[課題について]:
ホームドアについての文章によると、ホームドアの整備費の相場は一間口あたりいくらですか。
───── 読解文
鉄道会社がホームドアの設置に尻込みする理由
ホームドアは戦前期から導入を提唱する技術者がいたものの、なかなか整備は進みにくい。一番の理由は整備費で、その額はホームの構造や機器の種類、設置台数によってもバラつきがあるものの、一間口あたり2000万~6000万円というのが相場になっている。
しかも、狭いホームに設置する場合は乗降客の支障になるので、ホームは拡幅などの大規模な工事を伴い、当然工費も高くなる。その場合、列車が運行していない夜間・早朝帯を中心に工事が実施されることから、1駅当たり約2年と工期も通常より長くなると言われている。これも鉄道会社がホームドアの設置を尻込みする理由になっている。
さらに鉄道事業者を悩ませるのが、ホームの耐荷重だ。ホームドアは列車通過時の振動や風圧にも耐えられるよう十分な水平荷重が求められるが、そうした性能を向上させればホームドアそのものが重くなり、今度は上から下へとかかる鉛直荷重が問題になる。
──────────
───── 学習資料
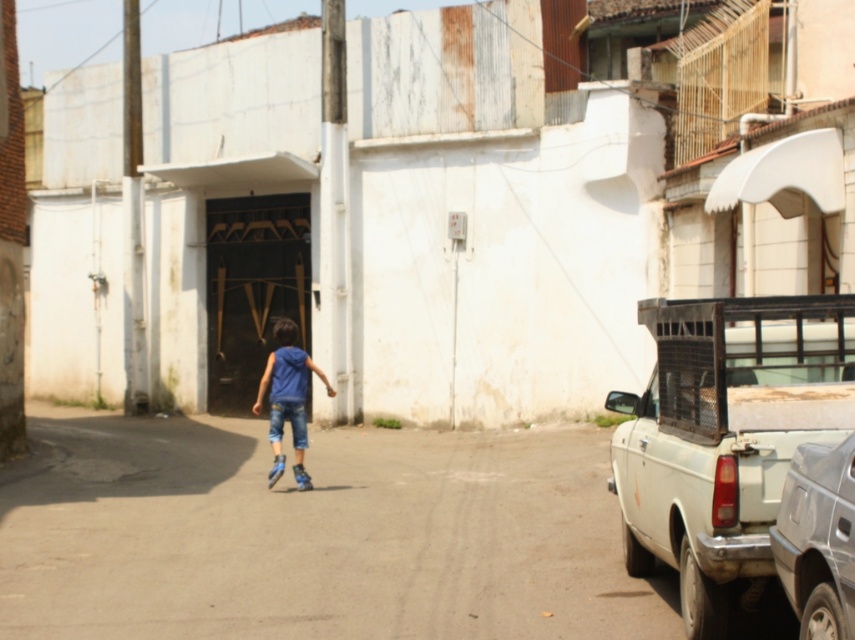
Question: Can you confirm if silver metallic car at right is thinner than blue denim jeans at center?

Choices:
 (A) no
 (B) yes

Answer: (B)

Question: Which point is farther to the camera?

Choices:
 (A) (848, 500)
 (B) (793, 314)
 (C) (276, 380)
 (D) (292, 428)

Answer: (D)

Question: Which point is farther to the camera?

Choices:
 (A) white matte pickup truck at right
 (B) silver metallic car at right
 (C) blue denim jeans at center
 (D) denim at center

Answer: (C)

Question: Is blue denim jeans at center above denim at center?

Choices:
 (A) no
 (B) yes

Answer: (B)

Question: Does silver metallic car at right appear over denim at center?

Choices:
 (A) yes
 (B) no

Answer: (A)

Question: Which object is farther from the camera taking this photo?

Choices:
 (A) blue denim jeans at center
 (B) denim at center
 (C) silver metallic car at right
 (D) white matte pickup truck at right

Answer: (A)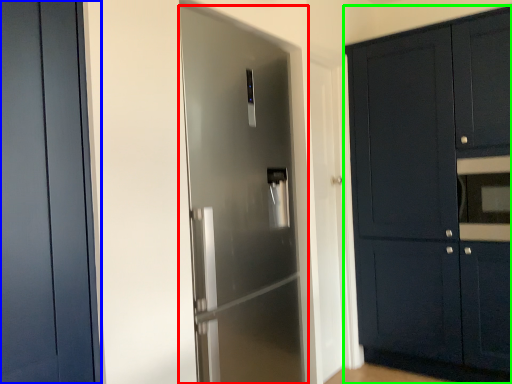
Question: Estimate the real-world distances between objects in this image. Which object is closer to door (highlighted by a red box), door (highlighted by a blue box) or cabinetry (highlighted by a green box)?

Choices:
 (A) door
 (B) cabinetry

Answer: (A)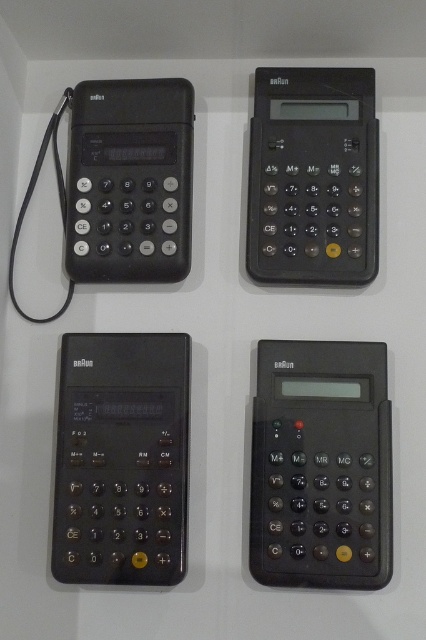
You are organizing a display of calculators and need to place the black plastic calculator at lower left and the black plastic calculator at upper right side by side. Which one should be placed on the left to ensure they fit within a 30 cm wide shelf?

The black plastic calculator at lower left has a smaller width than the black plastic calculator at upper right. Placing the smaller one on the left will allow both calculators to fit within the 30 cm shelf width more effectively.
──────────
[解答]:
一間口あたり2000万~6000万円です。